But it displeased Jonah exceedingly, and he was very angry.
2 And he prayed unto the Lord, and said, I pray thee, O Lord, was not this my saying, when I was yet in my country? Therefore I fled before unto Tarshish: for I knew that thou art a gracious God, and merciful, slow to anger, and of great kindness, and repentest thee of the evil.
3 Therefore now, O Lord, take, I beseech thee, my life from me; for it is better for me to die than to live.
4 Then said the Lord, Doest thou well to be angry?
5 So Jonah went out of the city, and sat on the east side of the city, and there made him a booth, and sat under it in the shadow, till he might see what would become of the city.
6 And the Lord God prepared a gourd, and made it to come up over Jonah, that it might be a shadow over his head, to deliver him from his grief. So Jonah was exceeding glad of the gourd.
7 But God prepared a worm when the morning rose the next day, and it smote the gourd that it withered.
8 And it came to pass, when the sun did arise, that God prepared a vehement east wind; and the sun beat upon the head of Jonah, that he fainted, and wished in himself to die, and said, It is better for me to die than to live.
9 And God said to Jonah, Doest thou well to be angry for the gourd? And he said, I do well to be angry, even unto death.
10 Then said the Lord, Thou hast had pity on the gourd, for the which thou hast not laboured, neither madest it grow; which came up in a night, and perished in a night:
11 And should not I spare Nineveh, that great city, wherein are more than sixscore thousand persons that cannot discern between their right hand and their left hand; and also much cattle?
Public Domain KJV text from Wordproject.org
The book of Jonah is a remarkable portrayal of a gracious God and an ungracious missionary. It contrasts God, who demonstrated compassion to both people and animals, to a preacher who resented God’s compassion. Though Jonah fulfilled his prophetic duties, it came from a heart of grudging obedience rather than loving compassion. Yet God used this petty, narrow-minded prophet to share salvation’s hope.
Even when we are flawed and incomplete in grace, God can work through us to share heaven’s mercy with hurting hearts.

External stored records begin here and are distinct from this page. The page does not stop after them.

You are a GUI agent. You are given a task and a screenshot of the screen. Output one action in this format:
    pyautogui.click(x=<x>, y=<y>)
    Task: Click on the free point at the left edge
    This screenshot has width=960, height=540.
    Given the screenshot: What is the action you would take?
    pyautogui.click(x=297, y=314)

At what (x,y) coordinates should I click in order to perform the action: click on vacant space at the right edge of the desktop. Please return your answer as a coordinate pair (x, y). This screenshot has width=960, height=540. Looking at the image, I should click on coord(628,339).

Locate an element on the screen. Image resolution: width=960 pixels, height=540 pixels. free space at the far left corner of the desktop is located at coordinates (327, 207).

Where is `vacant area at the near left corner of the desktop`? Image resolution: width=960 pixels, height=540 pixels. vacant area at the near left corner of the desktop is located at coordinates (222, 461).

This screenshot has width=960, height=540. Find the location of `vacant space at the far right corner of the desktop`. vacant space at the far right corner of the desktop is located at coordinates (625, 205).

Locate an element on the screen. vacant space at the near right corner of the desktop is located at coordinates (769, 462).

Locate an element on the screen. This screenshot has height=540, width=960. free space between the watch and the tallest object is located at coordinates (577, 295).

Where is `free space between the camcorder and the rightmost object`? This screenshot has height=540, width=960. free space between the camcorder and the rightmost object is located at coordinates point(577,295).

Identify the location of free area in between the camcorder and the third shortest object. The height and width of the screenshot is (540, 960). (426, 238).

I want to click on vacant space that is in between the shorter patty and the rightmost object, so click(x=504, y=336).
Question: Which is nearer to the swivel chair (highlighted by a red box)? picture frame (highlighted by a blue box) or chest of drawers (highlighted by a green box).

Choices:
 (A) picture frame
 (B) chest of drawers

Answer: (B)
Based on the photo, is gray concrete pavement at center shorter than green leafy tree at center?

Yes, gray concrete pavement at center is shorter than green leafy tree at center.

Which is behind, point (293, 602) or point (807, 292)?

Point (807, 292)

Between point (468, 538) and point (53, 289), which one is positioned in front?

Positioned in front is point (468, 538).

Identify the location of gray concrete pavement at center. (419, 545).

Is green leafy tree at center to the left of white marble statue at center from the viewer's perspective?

It’s always about God’s heart, not ours.
Throughout the book, one word repeatedly reveals God’s heart: provided. God provided a fish and rescued Jonah from drowning. God provided a leafy plant-shelter from the sun. God provided a hungry worm and a scorching wind to expose Jonah to the callousness of his own heart. God always provides what we most need, either to rescue us or to expose our hearts and reveal our lack of compassionate grace.
How comforting that God always provides what is most needed, yes even for His beloved animals. May our hearts always mirror His compassion!
“You, Lord, preserve both people and animals. How priceless is your unfailing love, O God!” Psalm 36:6,7.